La conferma è arrivata solo in serata: il capo della controversa brigata Wagner, Evgenij Prigozhin, è morto sul suo aereo abbattuto dai russi. L’ex cuoco di Putin, che aveva messo in piedi un vero e proprio esercito privato al servizio di Mosca, era da tempo inaffidabile, e i contorni della marcia di giugno scorso contro il Cremlino, per quanto apparentemente “perdonata”, restano tuttora oscuri.
È invece sicuro che gli alti ufficiali russi ritenuti più vicini alla Wagner sono saltati dal comando, e dunque erano senza fondamento le numerose cronache sul crepuscolo di Putin, che invece conserva ben saldo il suo potere. E se adesso non è facile capire quali contraccolpi seguiranno alla fine di Prigozhin, soprattutto in Africa dove la sua milizia è il braccio armato di Mosca, è più chiaro quello che sapevamo già mezzo milione di morti fa, quando partì l’invasione dell’Ucraina: senza un accordo con Putin scordiamoci ogni possibilità di pace.
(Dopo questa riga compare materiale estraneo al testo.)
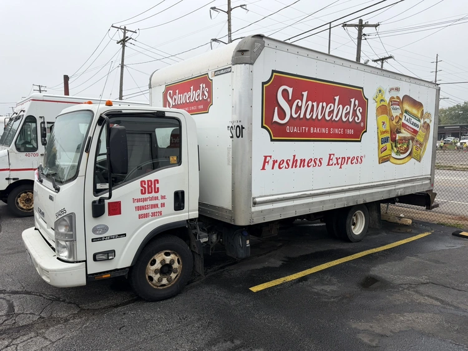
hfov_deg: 71.6
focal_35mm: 24
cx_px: 234
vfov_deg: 56.8
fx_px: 325
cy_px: 176
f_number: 1.78
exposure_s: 1/1770
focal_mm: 6.76
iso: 80
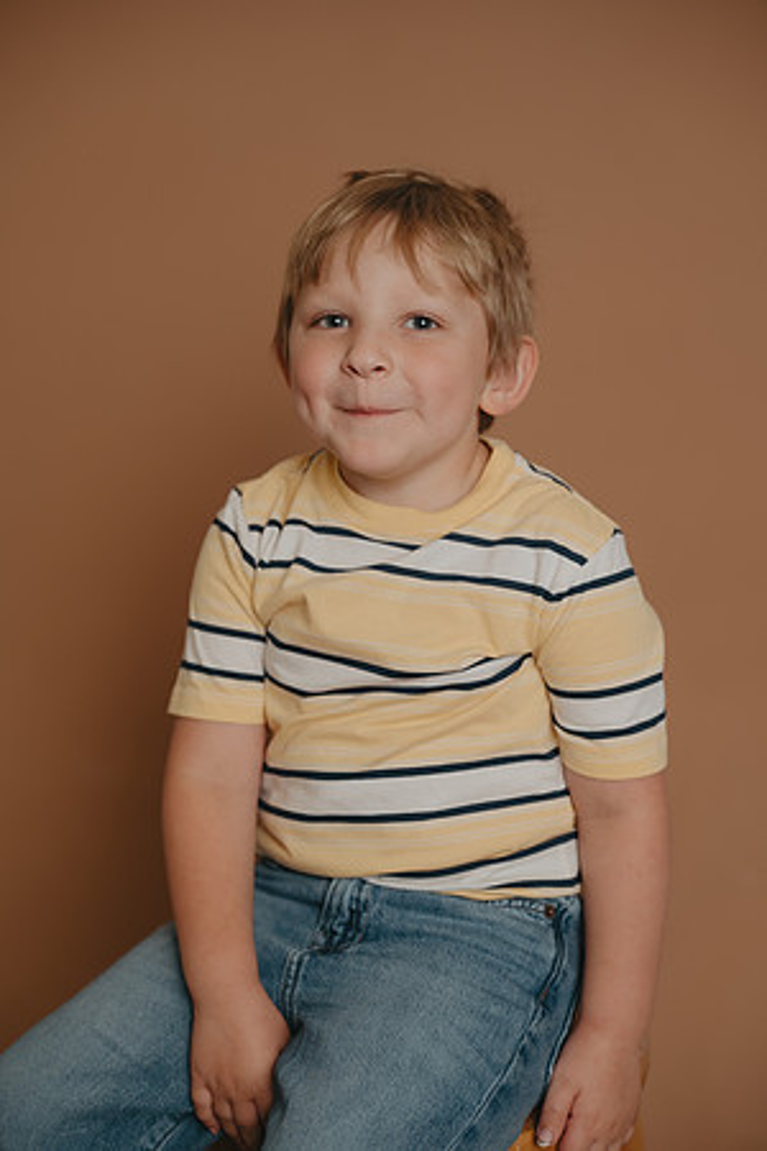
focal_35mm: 62
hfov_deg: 21.9
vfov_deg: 32.4
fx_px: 1981
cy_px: 576
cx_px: 384
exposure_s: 1/250
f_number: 2
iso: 200
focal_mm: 62
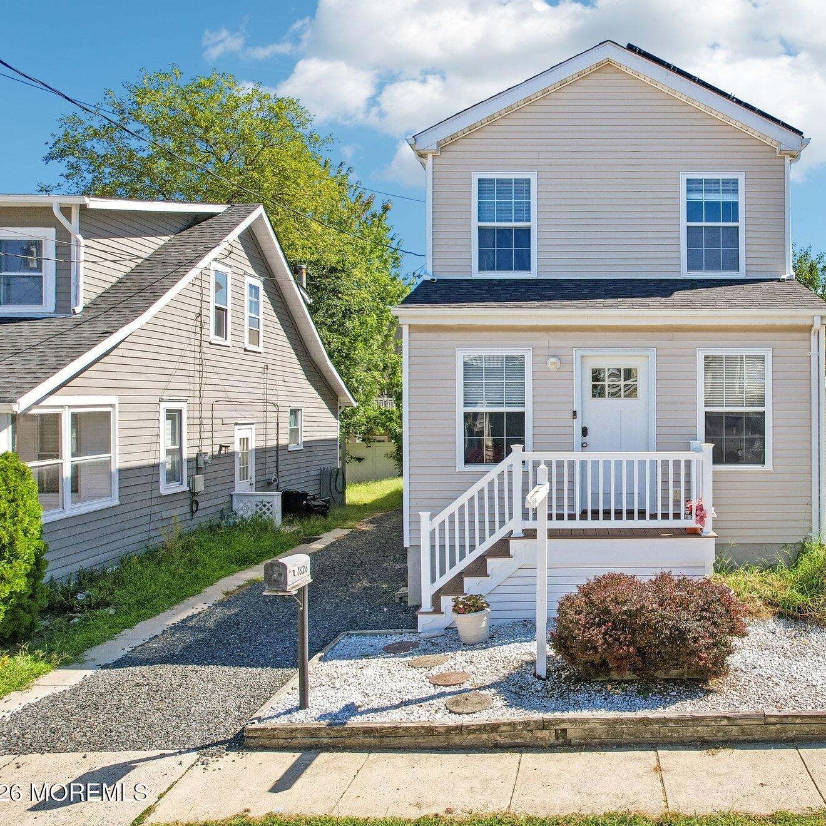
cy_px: 405
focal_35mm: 29
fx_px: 783
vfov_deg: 55.6
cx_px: 590
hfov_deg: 53.8
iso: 100
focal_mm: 8.4
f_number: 2.8
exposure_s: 1/1250
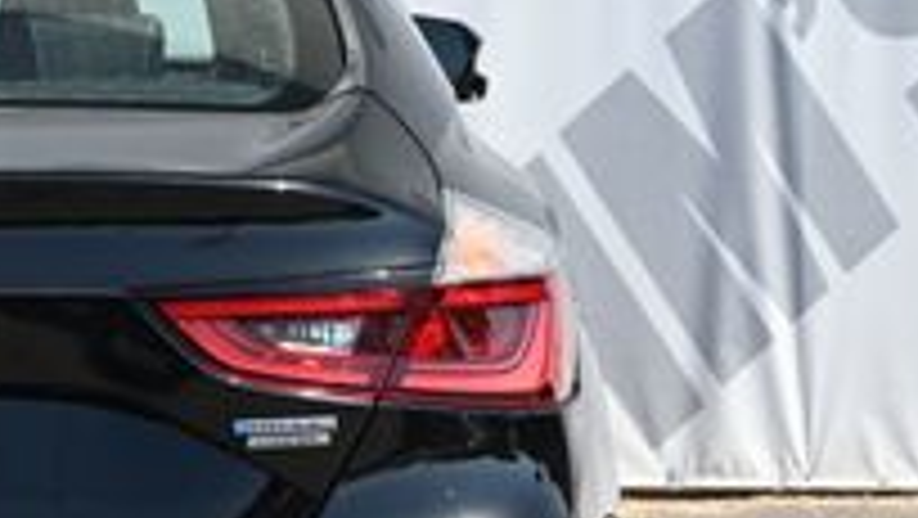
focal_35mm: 232
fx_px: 5642
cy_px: 288
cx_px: -180
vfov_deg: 5.3
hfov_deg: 9.2
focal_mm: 47
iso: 280
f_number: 6
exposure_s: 1/250
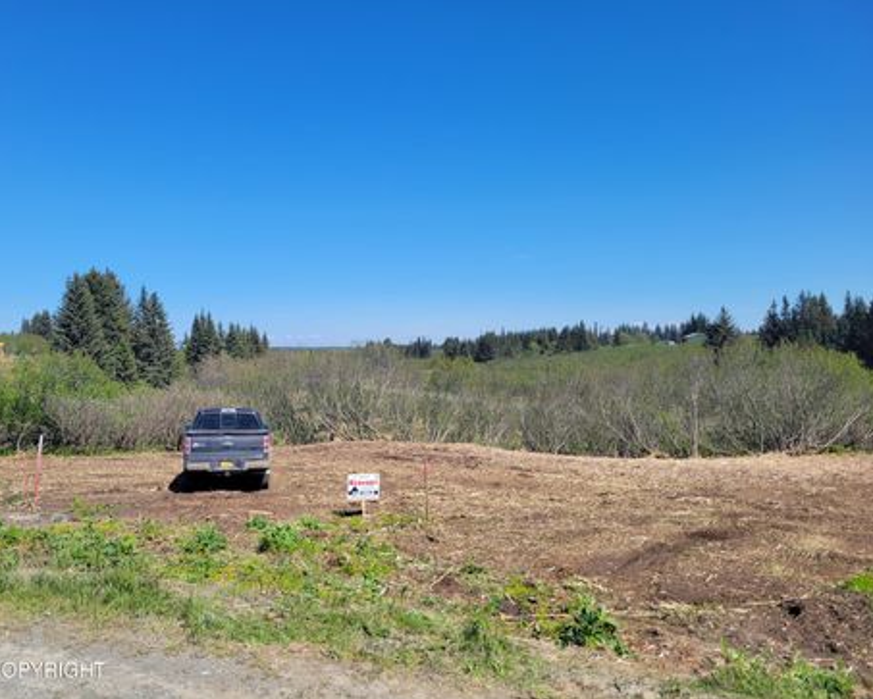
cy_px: 342
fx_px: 724
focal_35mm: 28
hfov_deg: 62.1
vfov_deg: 51.6
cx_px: 401
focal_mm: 5.4
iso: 40
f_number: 1.8
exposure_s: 1/2600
Per questo la strategia della Nato, che ha come unica opzione l’improbabile vittoria militare di Zelensky, è senza uscita. Invece di armare all’infinito Kiev, sarebbe di gran lunga più saggio investire nella mediazione diplomatica che oggi è pressochè inesistente.
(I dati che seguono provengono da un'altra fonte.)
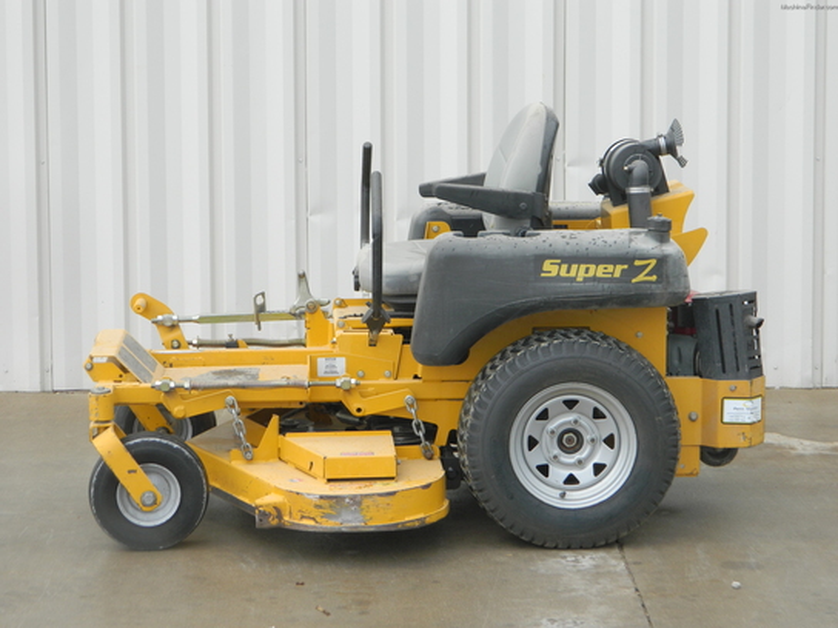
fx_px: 2493
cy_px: 314
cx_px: 419
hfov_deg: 19.1
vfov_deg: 14.4
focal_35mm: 103
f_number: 4.5
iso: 80
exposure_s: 1/60
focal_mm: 18.6
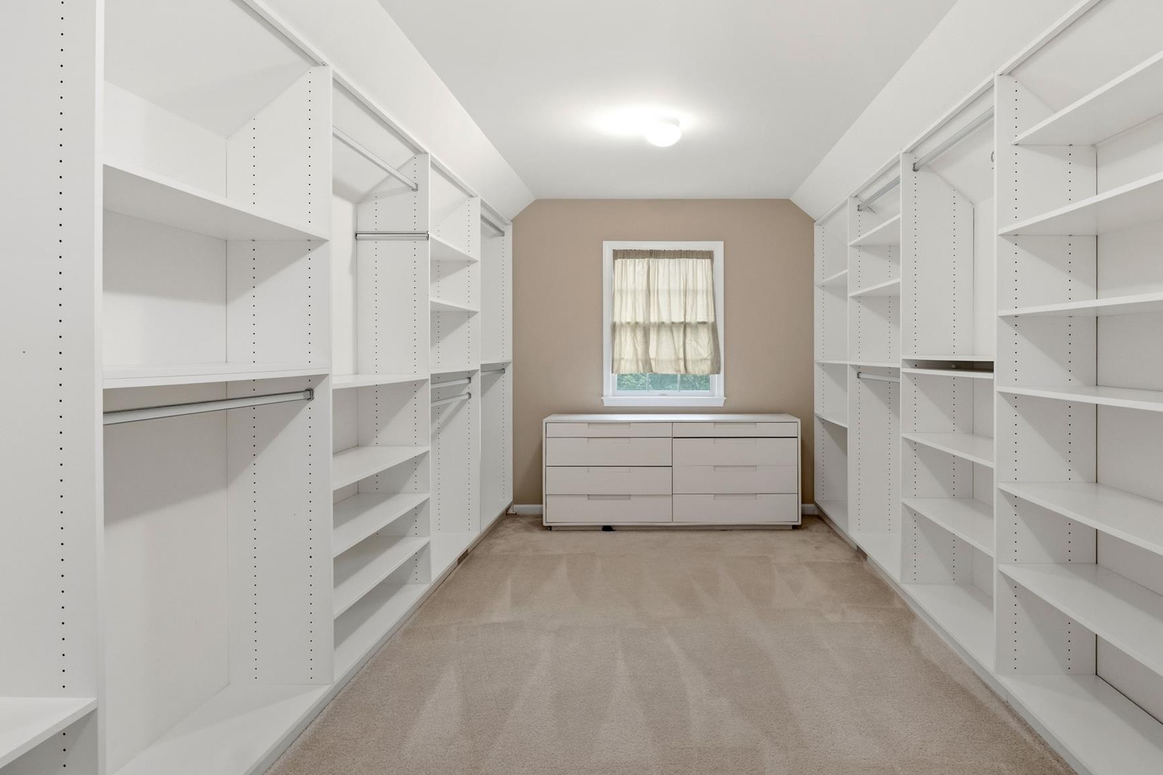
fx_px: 646
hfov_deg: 83.5
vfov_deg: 61.9
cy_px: 362
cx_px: 659
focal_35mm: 20
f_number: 8
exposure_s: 1/2
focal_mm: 11.3
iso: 1250
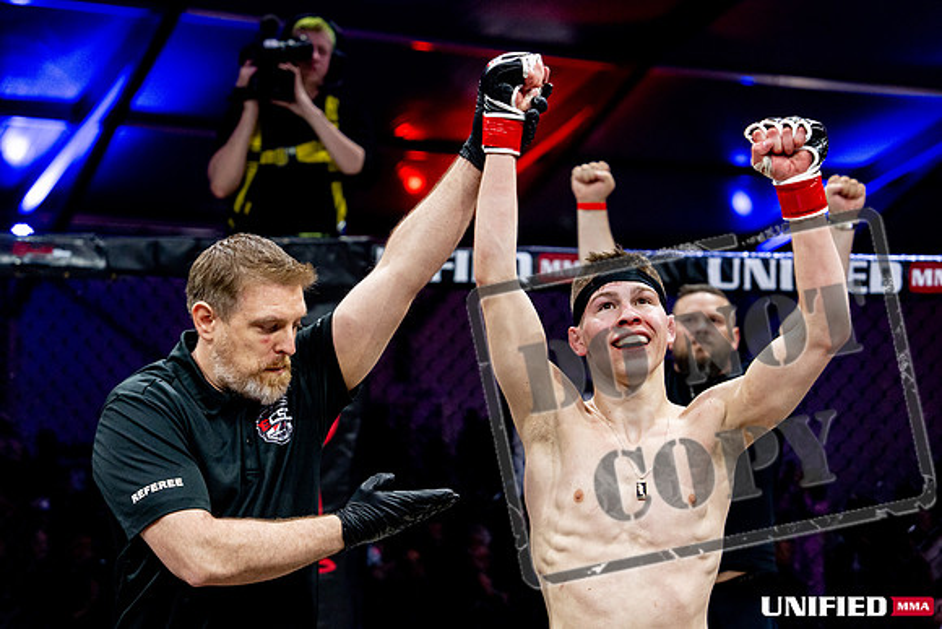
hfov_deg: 27.1
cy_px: 319
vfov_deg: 18.3
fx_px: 1953
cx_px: 510
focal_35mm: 75
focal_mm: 65
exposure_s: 1/1250
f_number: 2.8
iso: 3200
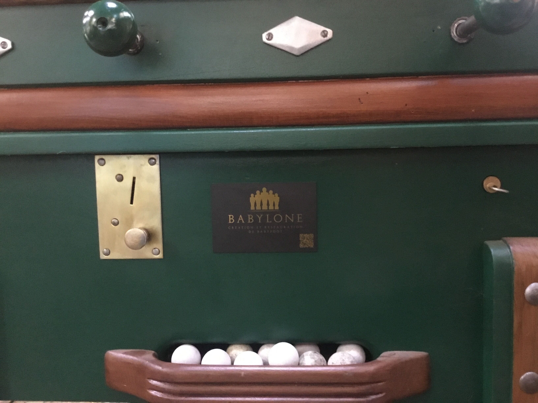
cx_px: 269
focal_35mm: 31
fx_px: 482
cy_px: 202
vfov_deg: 45.4
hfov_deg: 58.4
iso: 500
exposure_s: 1/17
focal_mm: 3.3
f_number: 2.4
Riuscirci è chiaro che non sarà facile, e di sicuro le condizioni non saranno a buon mercato, ma ormai si è visto che continuare con le bombe non porta da nessuna parte. E alla fine, tra costi militari e dell’energia, il conto lo stiamo pagando pure noi. E più passa il tempo più il prezzo di tutto questo cresce.